Par Valentin Sayagh étudiant en première année de préparation des concours administratifs à Sciences Po Paris et Wessim Jouini étudiant à en Master 2 Analyse et Politique Economiques à HEC.
2ème prix du concours 2024 du blog Bloc-notes Eco
Le cas des batteries permet de mesurer le défi que pose la fragmentation de l’économie mondiale pour l’approvisionnement de l’Europe en matières premières de la transition. L’UE a mis en place une stratégie de diversification des approvisionnements fondée sur des mécanismes de marché. Cette stratégie étant menacée par la géopolitique et les aspirations des « pays extracteurs », elle doit donc s’adapter.
Graphique 1 - Concentration de l’extraction et de la transformation de 6 minerais critiques
Les industries de la transition énergétique sont tributaires de matières premières « critiques » géographiquement concentrées
Le succès des industries européennes impliquées dans la transition énergétique est conditionné à la capacité à assurer un approvisionnement en certaines matières premières clés. Ces matières premières font parties des matières “critiques” listées, depuis 2011, par la Commission Européenne, qui les définit comme étant à l’intersection de deux critères : une importance économique pour l’industrie européenne et un risque d’approvisionnement lié à une faible disponibilité ou une forte concentration des gisements.
Parmi celles-ci, certaines revêtent une importance stratégique pour les technologies clés de la transition en l’état (et dans le futur prédictible) des technologies. Le cas d’usage des batteries illustre les tensions grandissantes autour de l’approvisionnement dans un contexte de fragmentation du commerce mondial en raison :
- de l’importance de l’industrie aval de l’automobile en Europe : secteur qui fournit 13,8 millions d'emplois directs et indirects (6% de l'emploi de l’UE) ;
- de l’importance des transports dans l’atteinte de la cible de neutralité carbone de l’Union en 2050 (24% des émissions de CO2, incl. 76% provenant du transport routier) ;
- du rôle pionnier de la réglementation européenne (ou « Bruxelles Effect »), notamment dans ce domaine, susceptible de conférer un avantage comparatif à l'industrie européenne sur les marchés extérieurs si ses capacités productives le permettent ;
- de l’enjeu de souveraineté que constitue l’autonomie européenne en la matière et de l’importance des politiques mises en place par voie de conséquence (Alliance Européenne des Batteries, Projet important d’intérêt européen commun, Battery 2030+, etc.).
Concernant les 6 minerais bruts présents dans la liste de la Commission et critiques à la production des batteries Lithium-Ion équipant les véhicules électriques, on note qu’ils sont extraits dans un petit nombre de pays, appelés « pays extracteurs », pour l’essentiel non-européens. (Miller et al, 2023).

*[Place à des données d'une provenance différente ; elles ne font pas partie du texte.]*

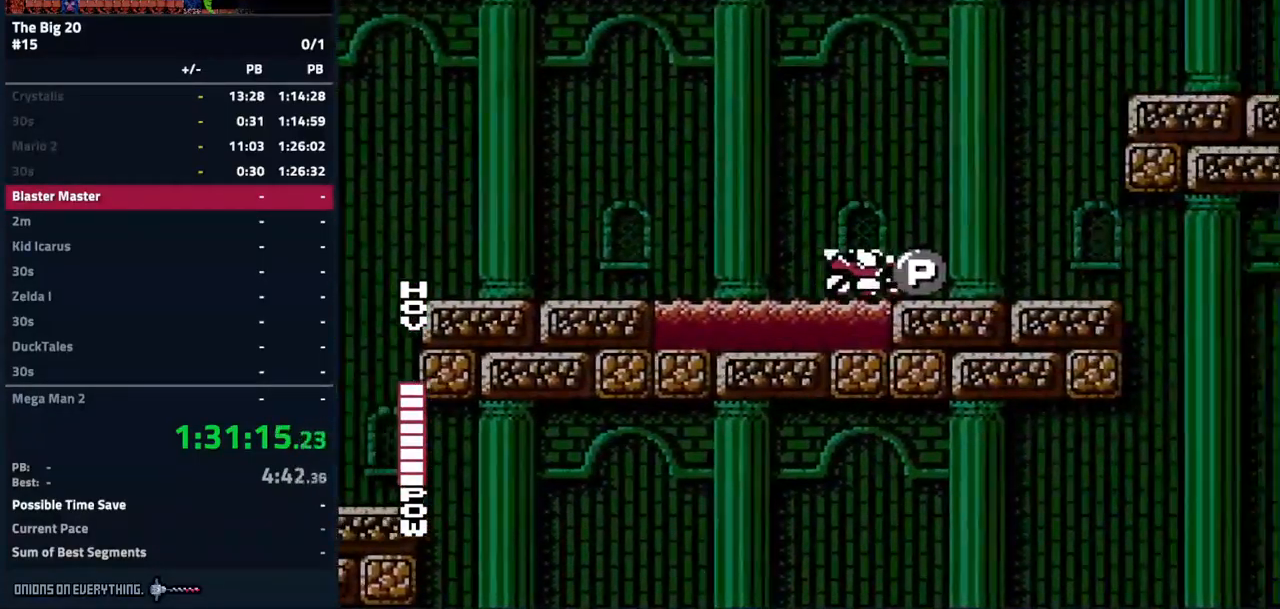
{"buttons": ["A", "DPAD_RIGHT"], "events": []}
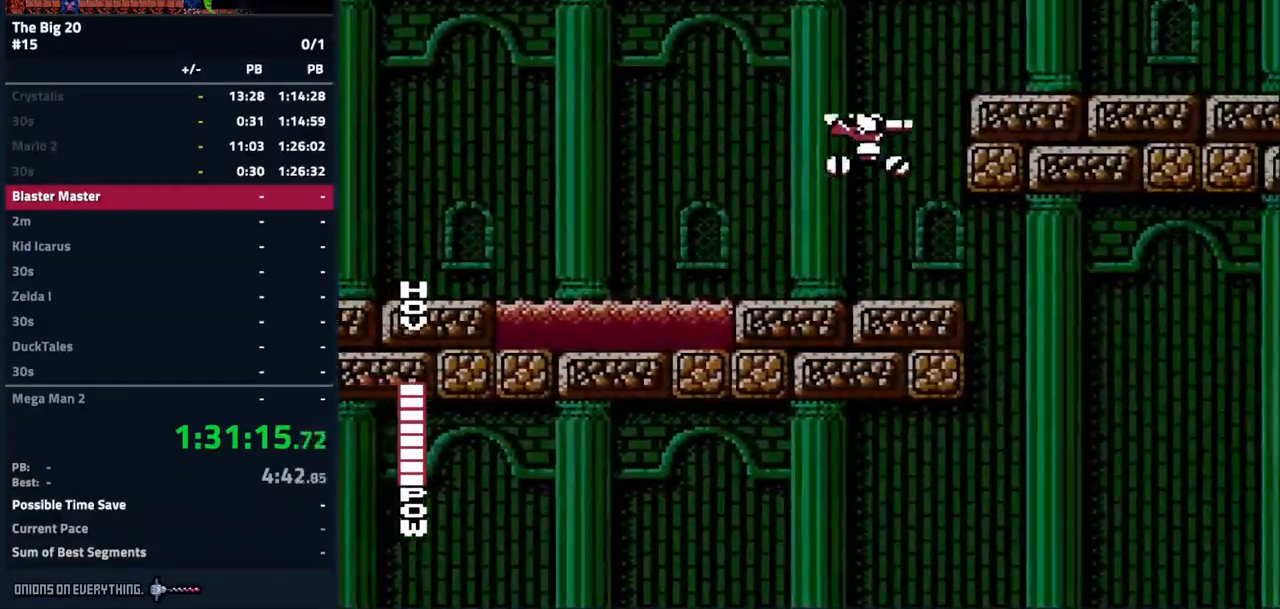
{"buttons": ["A", "DPAD_RIGHT"], "events": []}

Au surplus, s’agissant des opérations de transformation, ces dernières sont encore plus concentrées et, en large part, réalisées en Chine (graphique 1). Or on note par ailleurs que la demande pour ces métaux critiques va nettement croître d’ici à 2040, en particulier en raison de la croissance du marché des batteries (graphique 2).
Graphique 2 : Augmentation de la demande mondiale liée aux batteries entre 2020 et 2040
Ainsi, les anticipations de hausse de la demande et la concentration de l’offre sont telles qu’il existe un risque de pénurie de métaux transformés exacerbant les rivalités stratégiques. Cela justifie pour les pays importateurs de définir une stratégie active de sécurisation des approvisionnements notamment pour le cuivre, le lithium et le nickel, dont la demande va augmenter le plus, et de s’adapter aux évolutions de la configuration des chaînes de valeur des pays extracteurs.
Les pays extracteurs veulent accroître la transformation locale et choisissent désormais leurs partenaires.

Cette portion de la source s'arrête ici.